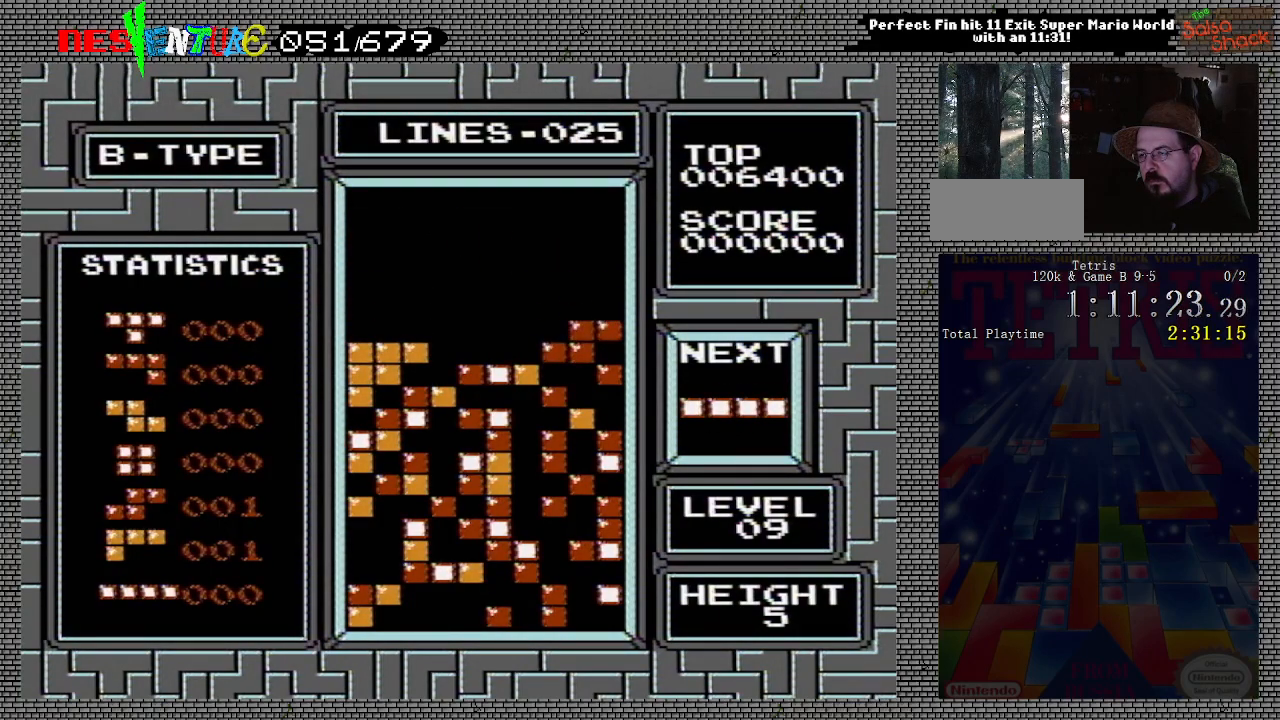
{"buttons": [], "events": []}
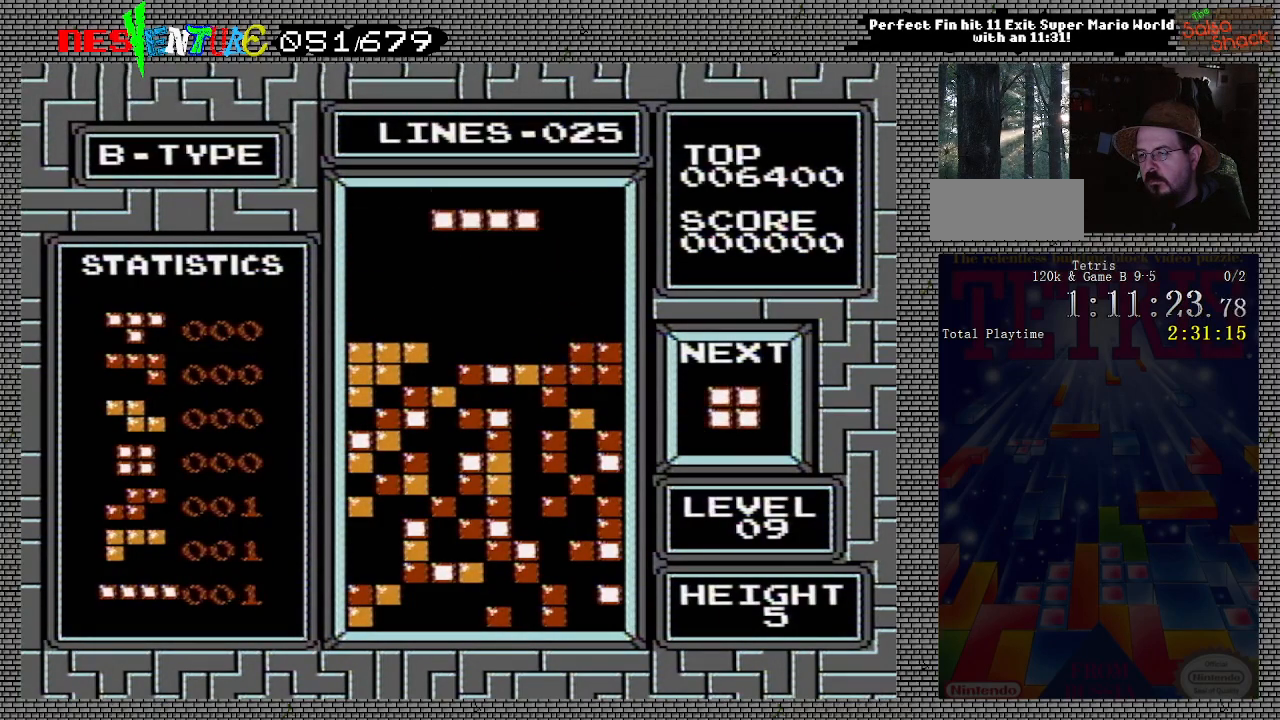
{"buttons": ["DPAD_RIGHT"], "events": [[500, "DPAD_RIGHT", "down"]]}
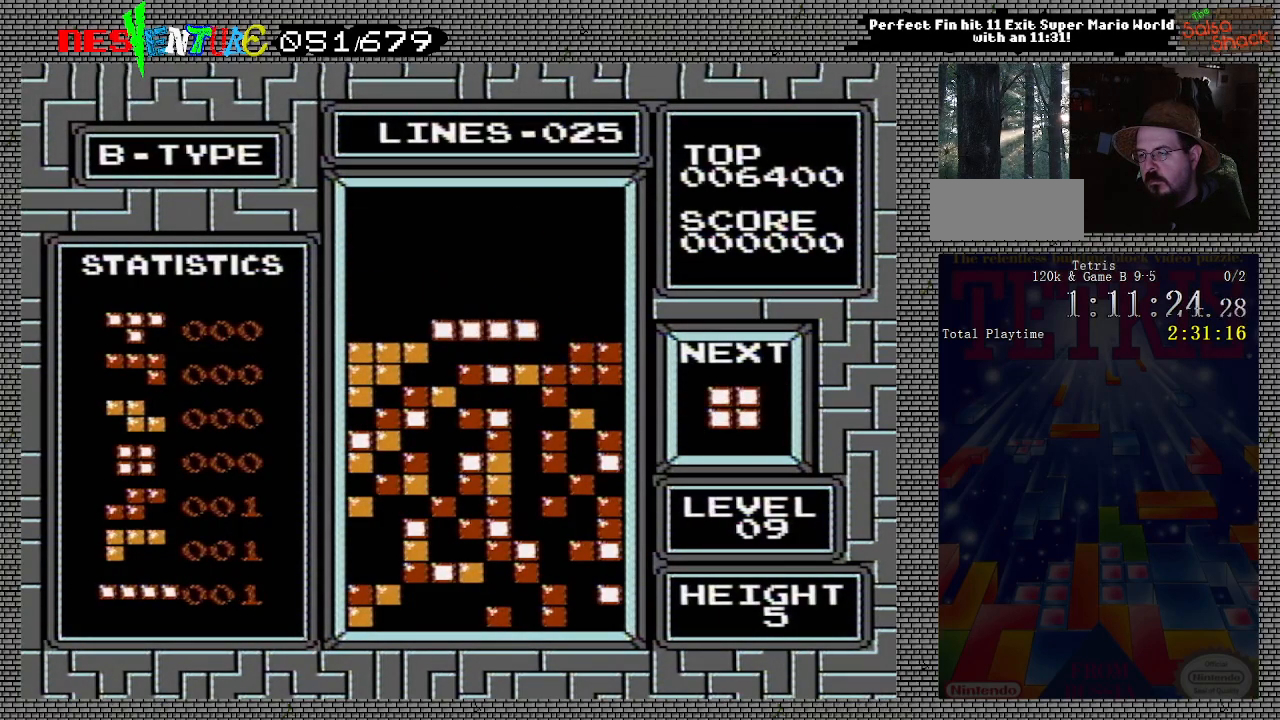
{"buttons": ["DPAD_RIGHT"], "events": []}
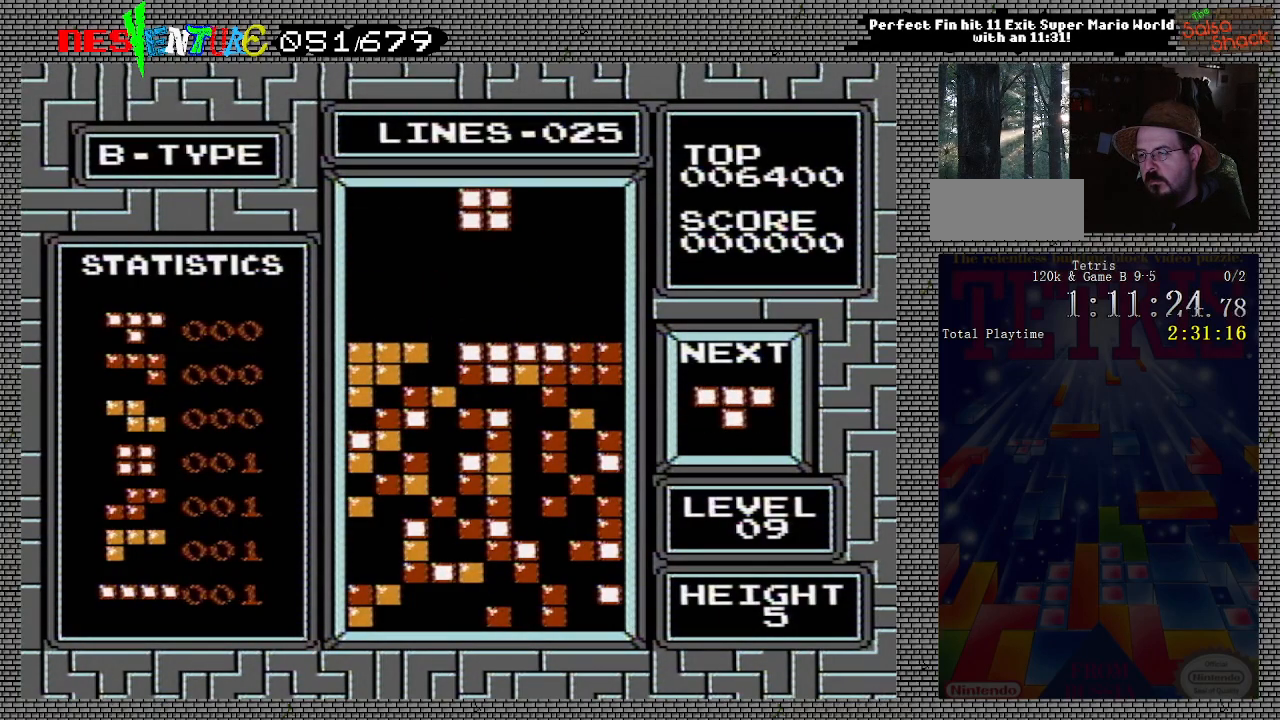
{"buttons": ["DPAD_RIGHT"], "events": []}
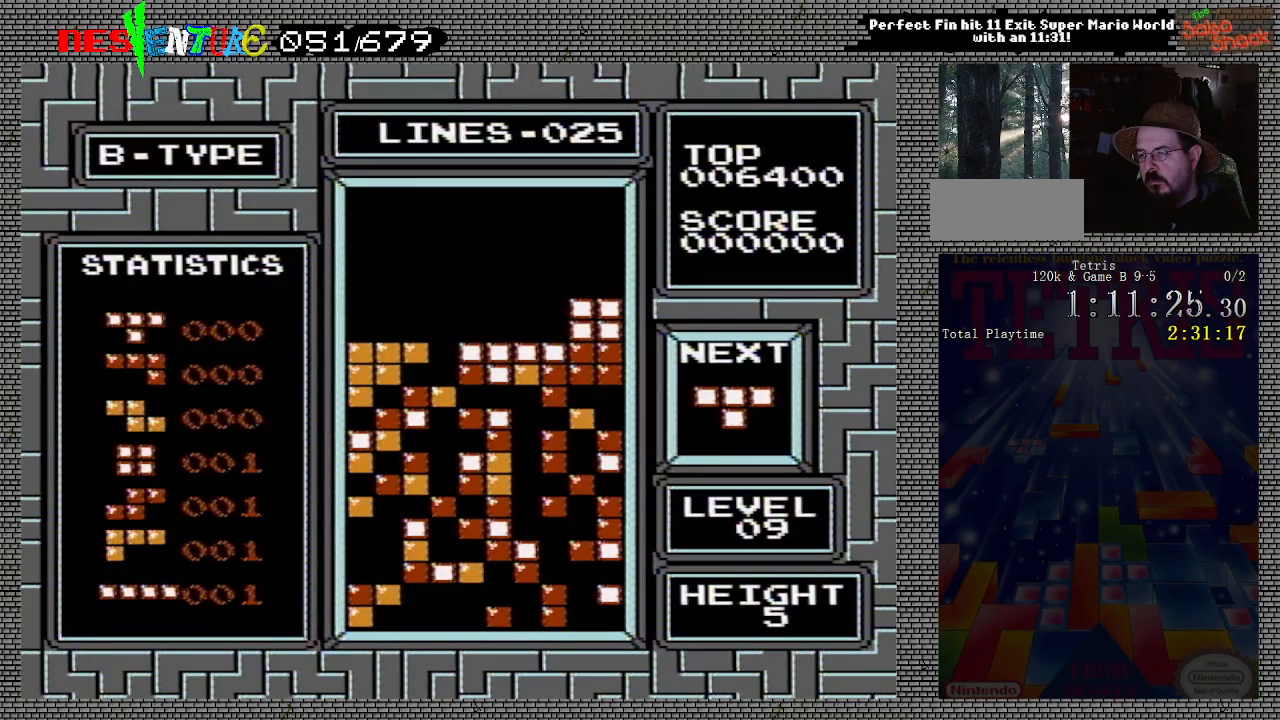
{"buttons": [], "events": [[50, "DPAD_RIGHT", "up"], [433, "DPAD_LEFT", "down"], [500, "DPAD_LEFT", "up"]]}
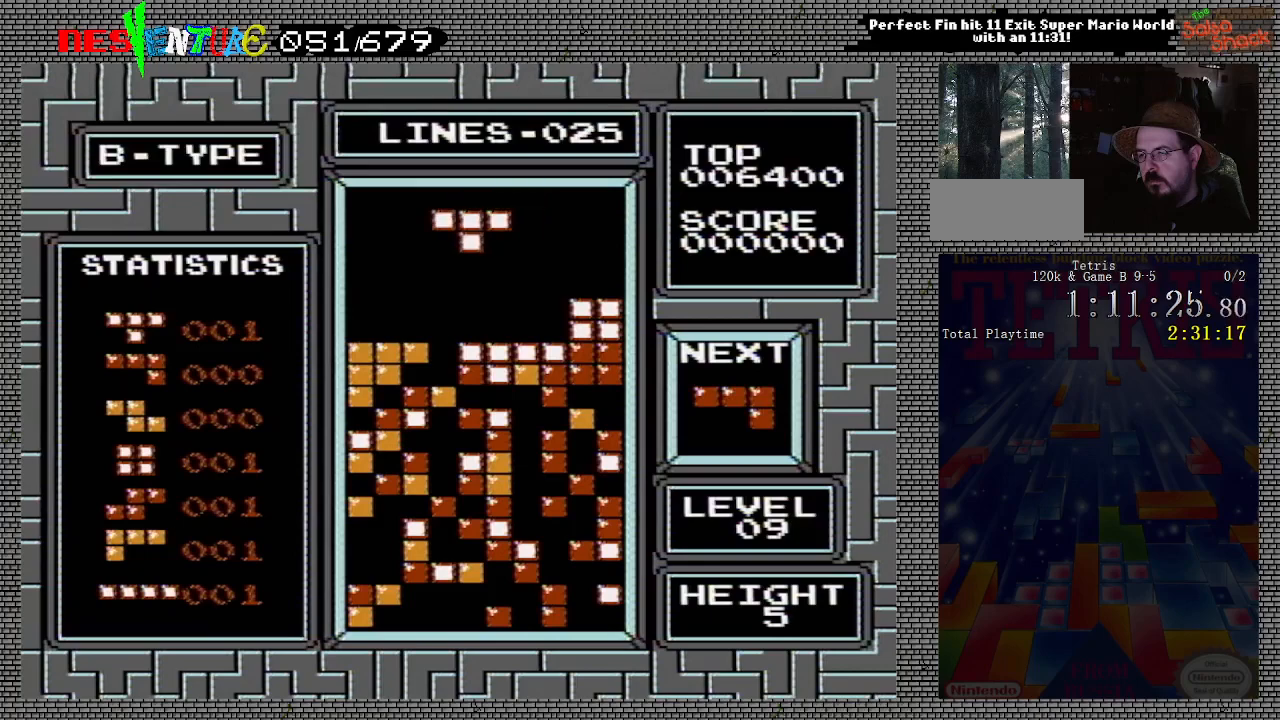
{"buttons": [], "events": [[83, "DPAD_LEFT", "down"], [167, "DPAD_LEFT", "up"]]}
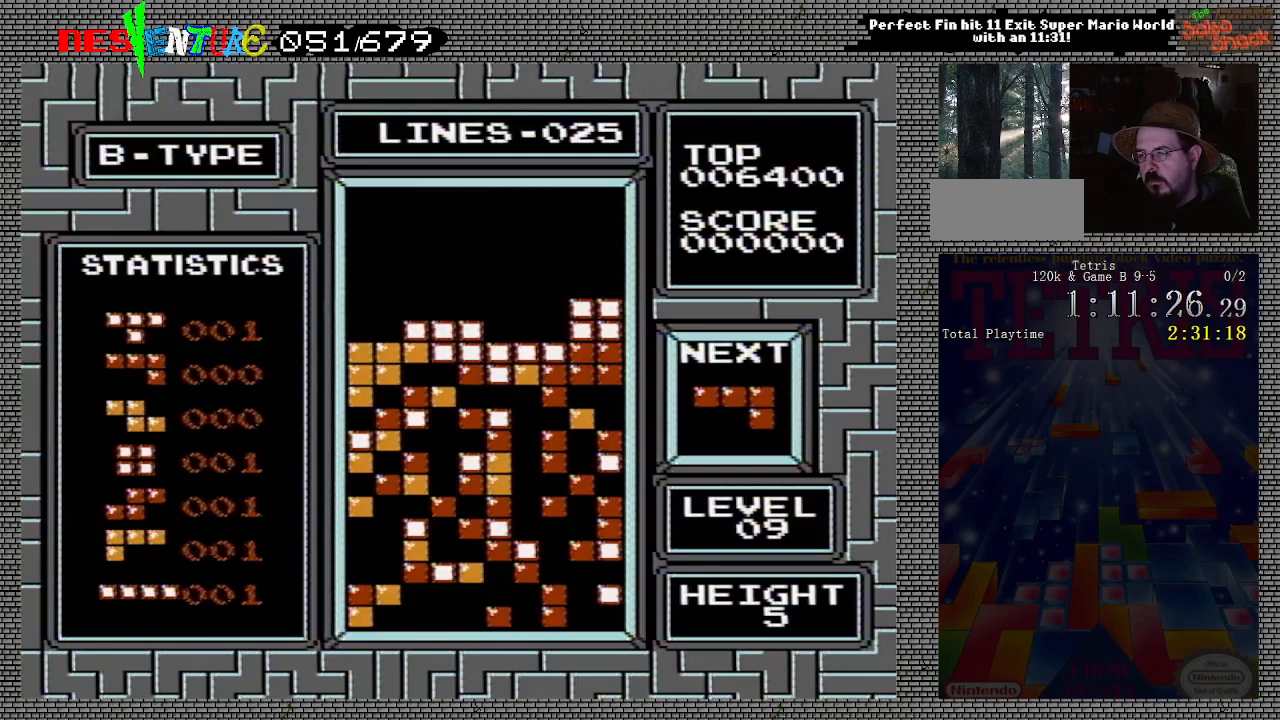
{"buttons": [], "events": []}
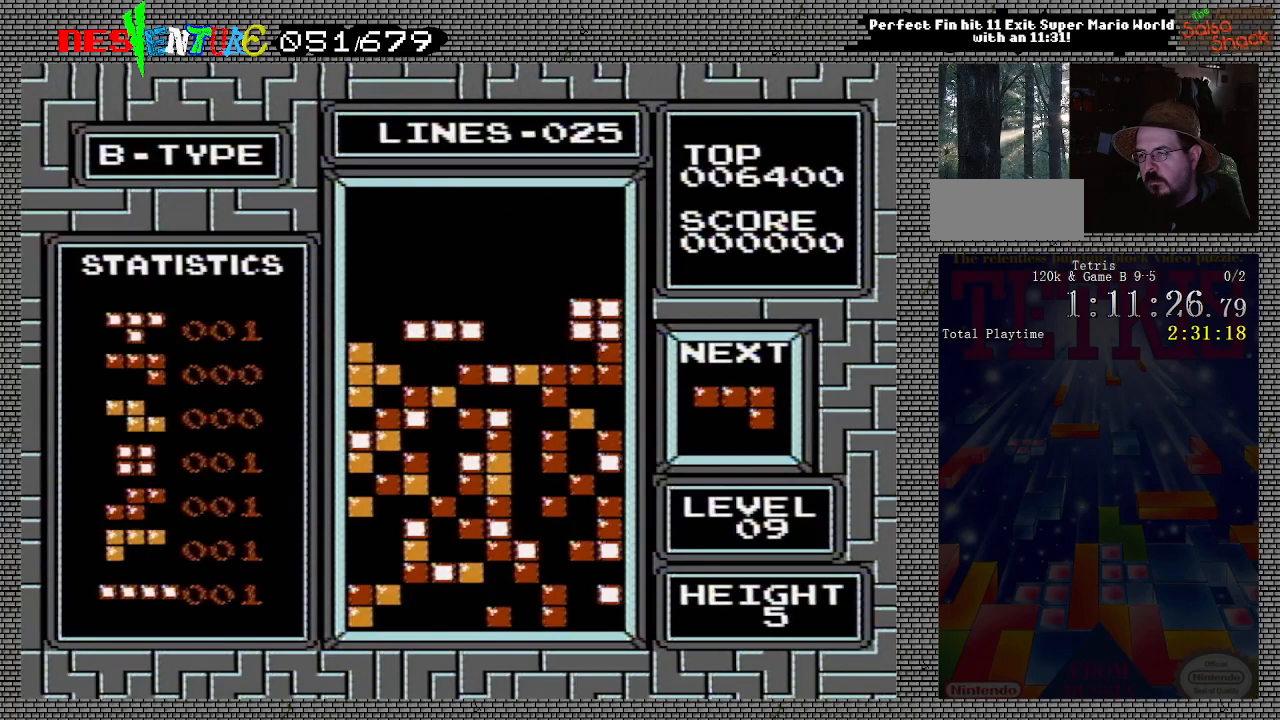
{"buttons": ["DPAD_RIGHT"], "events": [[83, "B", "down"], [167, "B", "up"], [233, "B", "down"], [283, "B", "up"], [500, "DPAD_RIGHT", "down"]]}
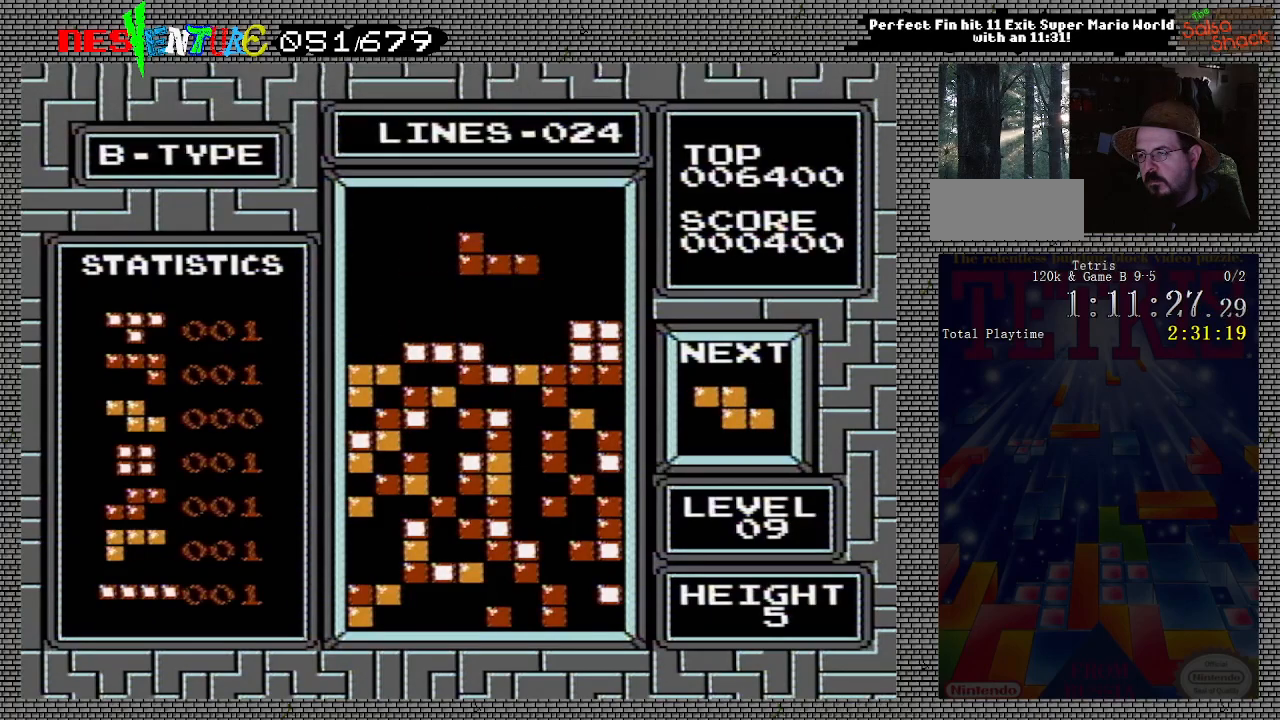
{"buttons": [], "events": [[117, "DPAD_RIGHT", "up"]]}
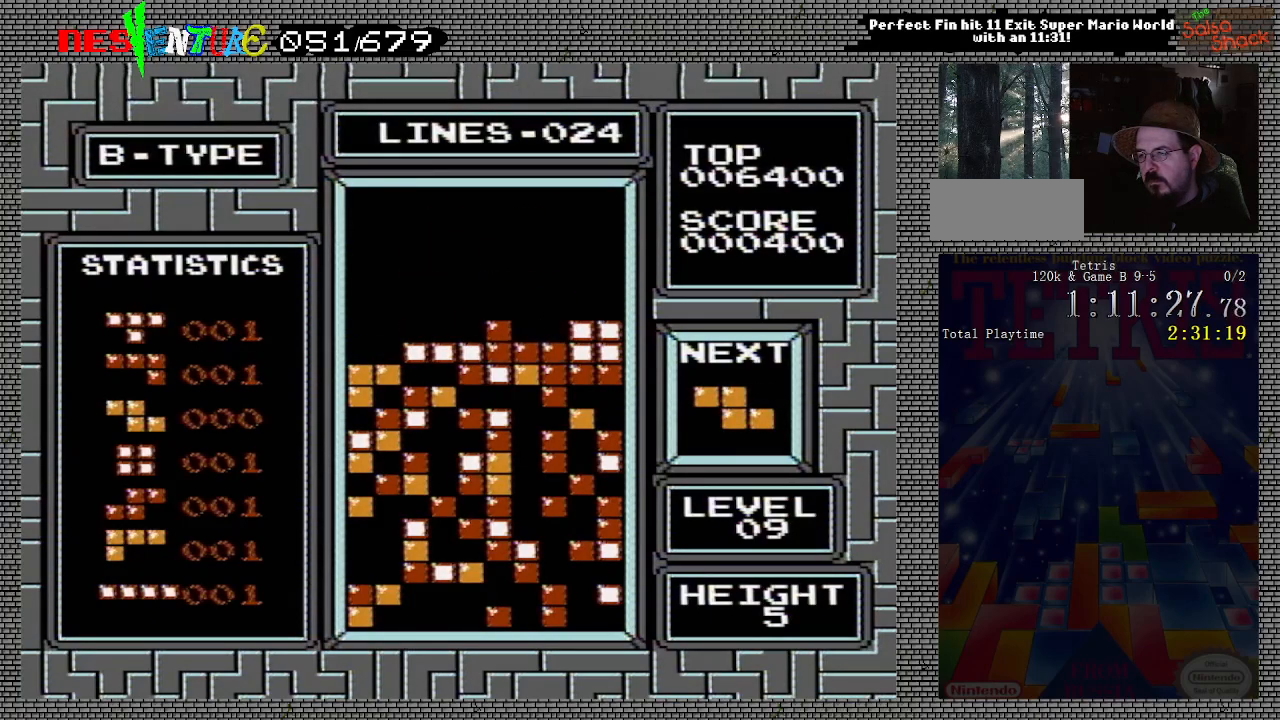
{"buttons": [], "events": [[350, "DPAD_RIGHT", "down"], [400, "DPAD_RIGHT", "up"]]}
------
WHAT THE EXERCISE ASKS: If a line in the entries holds the string "down", copy it.

ANSWER BOX:
{"buttons": ["DPAD_RIGHT"], "events": [[500, "DPAD_RIGHT", "down"]]}
{"buttons": [], "events": [[50, "DPAD_RIGHT", "up"], [433, "DPAD_LEFT", "down"], [500, "DPAD_LEFT", "up"]]}
{"buttons": [], "events": [[83, "DPAD_LEFT", "down"], [167, "DPAD_LEFT", "up"]]}
{"buttons": ["DPAD_RIGHT"], "events": [[83, "B", "down"], [167, "B", "up"], [233, "B", "down"], [283, "B", "up"], [500, "DPAD_RIGHT", "down"]]}
{"buttons": [], "events": [[350, "DPAD_RIGHT", "down"], [400, "DPAD_RIGHT", "up"]]}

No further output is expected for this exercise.